Early iterations displayed full search result lists directly in the chat thread. In a narrow right-panel, this made conversations unusably long and text-heavy. The chat panel was competing with the results page instead of complementing it.

We needed a response format that worked within the panel's constraints while keeping users focused on the core content area, where results render at full fidelity.

What users actually want from chat

We tested 3 widget design patterns to determine how much information should live in the chat panel vs. the results page. After a user testing session from 9 users (individual unmoderated tests via usertesting.com), Pattern B scored highest.

But the more valuable finding was a consistent split in how users think about chat:

The majority treated chat as a navigation layer, not a destination. That finding became the design constraint for everything that followed: the chat panel's job is to orient users and move them to the right page, not to replace it.

Building search vertical with an interactive component library

This constraint directly shaped the solution. Instead of rendering results inside the chat, each AI response generates a vertical widget: a compact visual anchor in the chat panel linked to a full results page on the core content area.

The widget serves two roles simultaneously. In the chat panel, it acts as a scannable navigation point instead of a wall of text. On the core content area, search results render in their production layout, where users already know how to evaluate and act on them. A viewing badge on each widget tracks which result pages a user has visited and which remain unviewed.

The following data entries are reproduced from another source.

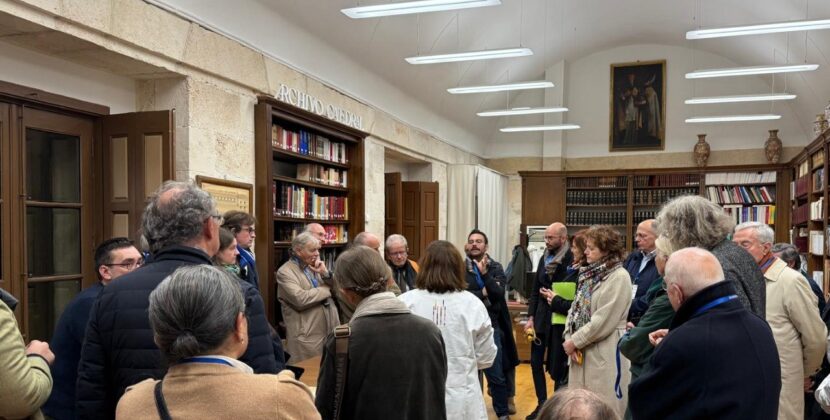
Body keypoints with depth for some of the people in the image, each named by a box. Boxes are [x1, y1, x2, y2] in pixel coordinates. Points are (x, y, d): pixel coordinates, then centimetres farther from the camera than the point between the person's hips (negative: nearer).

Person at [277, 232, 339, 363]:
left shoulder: (316, 267, 13)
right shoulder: (285, 272, -7)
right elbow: (300, 299, -21)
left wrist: (325, 273, -8)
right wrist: (327, 289, -8)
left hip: (329, 331, 6)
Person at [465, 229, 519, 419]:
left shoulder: (495, 267, 2)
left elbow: (498, 293, -12)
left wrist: (484, 273, -19)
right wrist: (484, 293, -14)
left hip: (491, 326, 1)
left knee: (497, 376, 7)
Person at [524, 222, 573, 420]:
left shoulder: (572, 261, -13)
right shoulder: (544, 259, 9)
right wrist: (530, 317, 7)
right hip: (541, 318, 7)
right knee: (536, 362, 10)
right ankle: (542, 404, 24)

Each widget maps to one results page with a definitive URL. When a user applies a filter, that produces a new URL, so a new widget generates. This keeps the relationship between chat and results predictable: one widget, one page, one state.

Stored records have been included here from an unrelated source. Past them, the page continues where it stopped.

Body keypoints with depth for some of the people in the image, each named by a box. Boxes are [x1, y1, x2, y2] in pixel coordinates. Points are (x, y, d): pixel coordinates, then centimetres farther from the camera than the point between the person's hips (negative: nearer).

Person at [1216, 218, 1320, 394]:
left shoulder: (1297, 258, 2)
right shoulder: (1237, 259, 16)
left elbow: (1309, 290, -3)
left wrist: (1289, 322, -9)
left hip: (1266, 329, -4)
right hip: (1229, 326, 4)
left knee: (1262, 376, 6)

For multi-vertical queries (“flights and hotels in Tokyo next week”), the system stacks widgets, each linked to its own result set. Users navigate between verticals without losing conversational context.

The strongest delight signal from research: this multi-query capability. “I don't think all chatbots would offer that.”

Reflections

Chat v1 Results

After launching Chat v1 as an embedded drawer on KAYAK.com, user engagement jumped +123% compared to NLP Search. Messages per user rose from 1.25 to 2.25 — an 80% increase — signaling that users found enough value to keep the conversation going.

Key takeaways

Ask before answering. One clarifying step costs seconds and saves users from dead-end sessions.
Classify intent, not query. A deal-hunter and a trip-planner typing the same prompt need entirely different responses.
Replace recaps with actions. 7/9 users called text summaries “noise” — proactive follow-ups outperformed every time.
Prototype with real data. Static mocks can't test intent-driven systems. Design for unknown outputs, not known inputs.

The most valuable work wasn't the UI — it was the behavioral specs, classifier logic, and research that made the UI possible. When those pieces clicked, the pixels followed.